The Passion of our Lord Jesus Christ.

In Year A we read the account of the Passion according to St Matthew. Many Notes can be found at the RCL Site. This year we are adding an Outline of the Passion to our notes:

I. Jesus is betrayed by Judas: 26.14-16. Parallels: Mk 14.10s; Lk 22.3-6; Jn 18.2-5

II. Two disciples are sent to prepare for the Passover: 26.17-19. Parallels: Mk 14.12-16; Lk. 22.7-13

III. The Last Supper: Jesus indicates his Bretrayer 26.20-29. Parallels: Mk 14.17-25; Lk 22.14-23; 20-25: Jn 13.21-20

IV. The Institution of the Lord's Supper: 26.26-29. Parallels: Mk 14.22-25; Lk 22.15-20; also 1 Cor 10.16; 11.23 26

V. Iesus goes out to the Mount of Olives with his disciples; he predicts Peter’s denial: 26.30-35. Parallels: Mk 14:26-31 Lk 22:39; 22:31-34 Jn 18:1; 13:36-38; 16:32

VI. Jesus prays in Gethemane: 26:36-46. Parallels: Mk 14:32-42; Lk 22:40-46; Jn 18:1; 12:27; 14:31; 18:11

VII. Jesus is arrested: 26: 47-56. Parallels: Mk 14.43-50; Lk 22.47-53; Jn 18.3-12

VIII: He is questioned by the High Priest and Council: 26: 57-68. Parallels: Mk 14,53-65; Lk 22.54f, 66-71; Jk 18.12-24

IX. Peter denies Jesus: 26:69-75. Parallels: Mk 14.66-72; Lk 22.56-62; Jn 18.15-18; 25-27

X. Iesus is brought before Pilato: 27.1-2. Parallels: Mc 15.1; L.23.1; J.18.28

XI. Judas repents and kills himself 27.3-10 [see Acts 1.16 20].
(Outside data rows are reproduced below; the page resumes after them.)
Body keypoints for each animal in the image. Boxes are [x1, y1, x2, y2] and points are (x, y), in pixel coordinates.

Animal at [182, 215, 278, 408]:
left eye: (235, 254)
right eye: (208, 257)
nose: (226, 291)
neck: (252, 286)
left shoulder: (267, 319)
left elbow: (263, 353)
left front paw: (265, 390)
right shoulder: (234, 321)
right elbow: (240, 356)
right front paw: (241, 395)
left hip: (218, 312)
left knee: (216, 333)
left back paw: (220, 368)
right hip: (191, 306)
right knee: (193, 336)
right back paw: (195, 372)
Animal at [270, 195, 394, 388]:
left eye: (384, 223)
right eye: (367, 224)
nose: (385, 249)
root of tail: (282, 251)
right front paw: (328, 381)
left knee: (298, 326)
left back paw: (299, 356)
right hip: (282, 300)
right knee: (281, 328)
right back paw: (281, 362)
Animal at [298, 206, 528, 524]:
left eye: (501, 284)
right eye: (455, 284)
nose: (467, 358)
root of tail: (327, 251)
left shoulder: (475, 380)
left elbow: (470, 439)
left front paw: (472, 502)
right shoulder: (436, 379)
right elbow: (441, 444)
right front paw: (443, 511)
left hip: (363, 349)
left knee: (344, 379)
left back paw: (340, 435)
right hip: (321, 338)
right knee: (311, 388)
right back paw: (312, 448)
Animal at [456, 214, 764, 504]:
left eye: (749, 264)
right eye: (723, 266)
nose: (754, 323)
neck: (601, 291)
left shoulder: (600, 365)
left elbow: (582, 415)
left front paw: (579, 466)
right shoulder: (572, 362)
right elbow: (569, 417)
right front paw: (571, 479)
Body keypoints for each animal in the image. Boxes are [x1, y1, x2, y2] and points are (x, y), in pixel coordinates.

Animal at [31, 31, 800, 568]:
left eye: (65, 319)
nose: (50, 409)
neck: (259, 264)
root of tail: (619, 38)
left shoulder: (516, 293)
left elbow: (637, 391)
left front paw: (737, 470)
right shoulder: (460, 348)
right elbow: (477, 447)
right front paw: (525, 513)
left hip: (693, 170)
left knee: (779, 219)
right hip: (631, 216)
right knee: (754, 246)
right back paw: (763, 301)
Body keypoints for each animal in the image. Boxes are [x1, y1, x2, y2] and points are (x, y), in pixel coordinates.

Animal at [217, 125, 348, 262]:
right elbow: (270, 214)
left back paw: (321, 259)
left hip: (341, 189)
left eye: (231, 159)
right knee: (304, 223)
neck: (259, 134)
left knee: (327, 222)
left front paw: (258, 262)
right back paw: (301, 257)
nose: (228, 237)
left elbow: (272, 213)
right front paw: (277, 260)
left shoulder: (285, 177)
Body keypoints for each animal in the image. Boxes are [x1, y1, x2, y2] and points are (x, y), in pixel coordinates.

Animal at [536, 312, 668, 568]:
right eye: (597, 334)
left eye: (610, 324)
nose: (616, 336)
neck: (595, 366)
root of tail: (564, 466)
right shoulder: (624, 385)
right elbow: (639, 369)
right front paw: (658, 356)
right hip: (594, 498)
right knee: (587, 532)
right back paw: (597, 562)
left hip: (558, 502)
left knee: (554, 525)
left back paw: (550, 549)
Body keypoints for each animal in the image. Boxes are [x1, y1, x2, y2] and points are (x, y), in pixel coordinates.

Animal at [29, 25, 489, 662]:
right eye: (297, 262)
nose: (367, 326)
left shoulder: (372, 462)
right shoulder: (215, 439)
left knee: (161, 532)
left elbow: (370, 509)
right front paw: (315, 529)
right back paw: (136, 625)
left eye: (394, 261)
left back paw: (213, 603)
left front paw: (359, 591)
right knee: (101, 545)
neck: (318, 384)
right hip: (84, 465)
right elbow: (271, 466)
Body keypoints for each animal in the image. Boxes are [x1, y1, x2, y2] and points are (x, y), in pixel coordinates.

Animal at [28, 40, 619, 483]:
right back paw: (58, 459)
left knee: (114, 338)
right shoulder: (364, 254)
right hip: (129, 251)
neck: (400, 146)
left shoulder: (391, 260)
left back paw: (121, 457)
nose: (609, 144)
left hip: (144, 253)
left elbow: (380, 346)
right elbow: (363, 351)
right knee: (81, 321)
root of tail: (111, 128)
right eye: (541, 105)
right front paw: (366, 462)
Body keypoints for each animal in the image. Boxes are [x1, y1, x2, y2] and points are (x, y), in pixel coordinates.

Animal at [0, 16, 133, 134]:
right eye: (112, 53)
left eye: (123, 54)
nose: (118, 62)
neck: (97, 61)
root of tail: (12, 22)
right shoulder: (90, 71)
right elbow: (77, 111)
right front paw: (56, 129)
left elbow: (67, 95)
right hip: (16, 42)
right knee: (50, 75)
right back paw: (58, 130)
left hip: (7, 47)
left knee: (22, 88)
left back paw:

XII. At the tribunal of Pilate: 27.11-31. Parallels: Mc 15.2-15; L 23.2-5, 13-25; Jo 18.29-19.1

15-18: The people ask for Barabas. 19: Pilate’s Wife . 20-23: The people still demand Barabbas. and that Jesus be crucified. 24-26: Pilate washes his hands and delivers Jesus, flogged, to be crucified. 27-31: The Soldiers mock Jesus and lead him away to be crucified. ParallelL Jn 19.1-3.

XIII. The Crucifixion of Jesus: 27.32-44. Parallels: Mk 15:21-32; Lk 23:26-43; Jn 19:17-24

XIV. The Death of Jesus: 27. 45-50. Parallels to 45-61: Mk 15:33-47; Lk 23:44-56;n Jn 19:25-42

XV. The Reaction: 27: 51-56

51-53: Earthquake; the Temple veil rent; bodies of the saints rise. 54: The Centurion. 55-56: The women at the Cross

XVI. The Burial of Jesus: 27.57-61

XVII. The Tomb is sealed and placed under guard: 27.62-66.

It is an old custom that the acclamations before and after the Gospel are omitted in the readings of the Passion.